Der Boeing der Malaysia Airlines war in der umkämpften Ostukraine von einer russischen Buk-Rakete abgeschossen worden. Von den Niederlanden geführte internationale Ermittlungen hatten ergeben, dass die Luftabwehrrakete aus Russland in die Ukraine gebracht und dort vom Gebiet der pro-russischen Rebellen aus abgefeuert worden war. Russland wies diese Theorie als "politisch motiviert" zurück.

Bisher keine Festnahmen

Der ukrainische Staatschef Petro Poroschenko bekräftigte am Jahrestag seine Forderung, Russland müsse für den Abschuss der Maschine zur Rechenschaft gezogen werden. "Das schamlose Verbrechen hätte verhindert werden können, wenn es keine russische Aggression, keine russische Ausrüstung und keine russische Rakete, die aus russischem Gebiet kam, gegeben hätte", schrieb Poroschenko auf Facebook.

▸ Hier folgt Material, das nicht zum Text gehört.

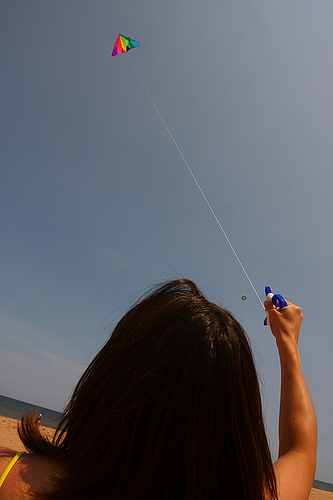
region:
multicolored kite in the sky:
[110, 32, 139, 62]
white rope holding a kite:
[122, 44, 269, 325]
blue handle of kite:
[261, 277, 290, 326]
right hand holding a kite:
[263, 288, 307, 349]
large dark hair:
[17, 276, 273, 498]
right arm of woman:
[261, 294, 316, 499]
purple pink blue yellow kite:
[111, 32, 139, 66]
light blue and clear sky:
[1, 1, 331, 478]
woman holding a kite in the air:
[0, 277, 320, 497]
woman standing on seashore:
[0, 273, 318, 498]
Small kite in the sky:
[110, 27, 146, 55]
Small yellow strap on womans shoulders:
[0, 445, 24, 496]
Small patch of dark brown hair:
[219, 303, 282, 498]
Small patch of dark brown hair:
[184, 280, 212, 498]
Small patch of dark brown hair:
[162, 281, 192, 499]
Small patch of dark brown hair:
[119, 297, 161, 496]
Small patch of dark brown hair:
[94, 344, 136, 499]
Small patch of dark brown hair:
[55, 383, 104, 498]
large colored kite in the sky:
[107, 29, 141, 63]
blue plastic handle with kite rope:
[255, 282, 288, 328]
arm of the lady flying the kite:
[244, 286, 316, 499]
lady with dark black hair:
[1, 265, 321, 499]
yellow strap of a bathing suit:
[0, 444, 27, 486]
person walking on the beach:
[34, 408, 43, 427]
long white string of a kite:
[125, 51, 270, 313]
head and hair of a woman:
[10, 274, 278, 499]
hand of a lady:
[256, 289, 310, 343]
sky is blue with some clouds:
[1, 1, 332, 475]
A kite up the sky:
[104, 5, 144, 72]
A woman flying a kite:
[22, 249, 257, 489]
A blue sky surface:
[11, 272, 78, 366]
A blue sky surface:
[18, 223, 116, 301]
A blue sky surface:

Regierungssprecher Steffen Seiber erklärte, es handele sich um eine "Tragödie, die immer noch auf ihre vollständige Aufklärung wartet".  Die Bundesregierung unterstütze alle Bemühungen der Ermittler, das Geschehen vollständig aufzuklären. Nach Angaben der niederländischen Behörden sind bislang etwa 100 Menschen identifiziert worden, die bei dem Absturz eine "aktive Rolle" gespielt haben sollen. Es habe jedoch keine Festnahmen gegeben. Ein möglicher Strafprozess soll in den Niederlanden stattfinden. An dem internationalen Ermittlungsteam sind Belgien, Australien, Malaysia, die Niederlande und die Ukraine beteiligt.